Wednesday, November 6, 2013

Fiction Packet 11/6/13

Fiction Packet #3
Brandon Lazovic

                So we had a few packets to read for our creative writing class this week. The first set of stories was from the book The Singing Fish by Peter Markos. My interpretation of the stories would have to be a mixed response. It feels like tribal myths, the way it is written, the elements, the way things happen and are all explained are a lead example of this. The last story that was written could also justify how children age and grow up, learning and how they try and explain things in life. The word ‘mud’ is used in large amounts throughout the stories, which could allude to that tribal age of misunderstanding about the world, or possibly refer to skin color and African culture. It would make sense because of the way the stories are written in an unlearned dialectic, but it’s just a shot in the dark.
                The next story is called The Falling Girl by Dino Buzzati. The story begins with a girl falling down a skyscraper. The story itself, I feel, alludes to life. At the top of the skyscraper you are young, and when most people are young they try to grow up as quick as possible, passing by all the imagery of life (evident as this girl moves quickly from all the people she passes as she falls). There is a sense of freedom and independence that young people tend to have. It isn’t until the age begins to creep on someone that they realize that they aren’t alone and there are people out there with better things than them, better looks, better material objects, better lives. This stage is similar to a mid-life crisis, and this girl experiences that as she sees other women dressed in better clothes falling just like she is. Then the story alludes to only seeing old women fall to their deaths at the bottom of the skyscraper, which reinforces the transitional stages of life as they make their descent. They tend to hear thumps at the bottom, which I feel represent someone’s worth in life. In this circumstance, however, they don’t hear anything as this girl hits the cement.
                The story August 25th, 1983 by Jorge Luis Borges is about a man finding himself in his hotel room, aged. I feel as though the man is a representation of himself, the younger of the two being the optimist and the older one being the pessimist. A reference to the stoics was made, adding to a philosophical aspect to the story that might support the split personalities of the narrator. The pessimistic side died the night in the story, but it took a piece of the optimist with him. In this sense maybe the pessimist won out in a duel of the personalities, influencing the other half more than the other half influenced it.
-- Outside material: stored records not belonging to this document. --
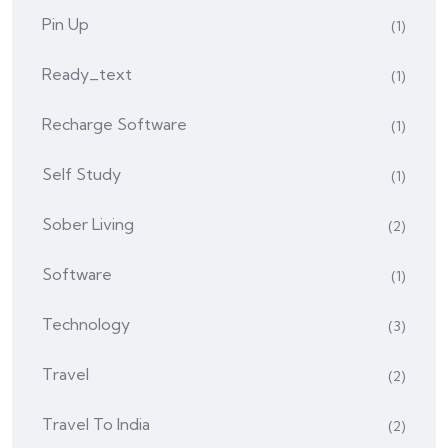
Pin Up
(1)
Ready_text
(1)
Recharge Software
(1)
Self Study
(1)
Sober Living
(2)
Software
(1)
Technology
(3)
Travel
(2)
Travel To India
(2)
                Lastly, The Fifth Story by Clarice Lespector is actually quite interesting. It describes various scenarios in which to kill cockroaches. However, with each story the thought process into killing them gets more intensive as the narrator puts more thought into their actions. It likens the cockroaches to Pompei as the volcano buried the town alive. This story might actually be explaining the human psyche and how we think into things so heavily. Everything is intrinsic, the pathways into thought every branching away as every action that we take has a reaction and another action. It kind of makes me think of Nietsche where nothing matters, having a nihilistic attitude. There’s also a theory that for every action somewhere in another parallel world you perform the opposite choice, so nothing you do technically matters. Not sure if this correlates with this story, but it makes me think of those two things.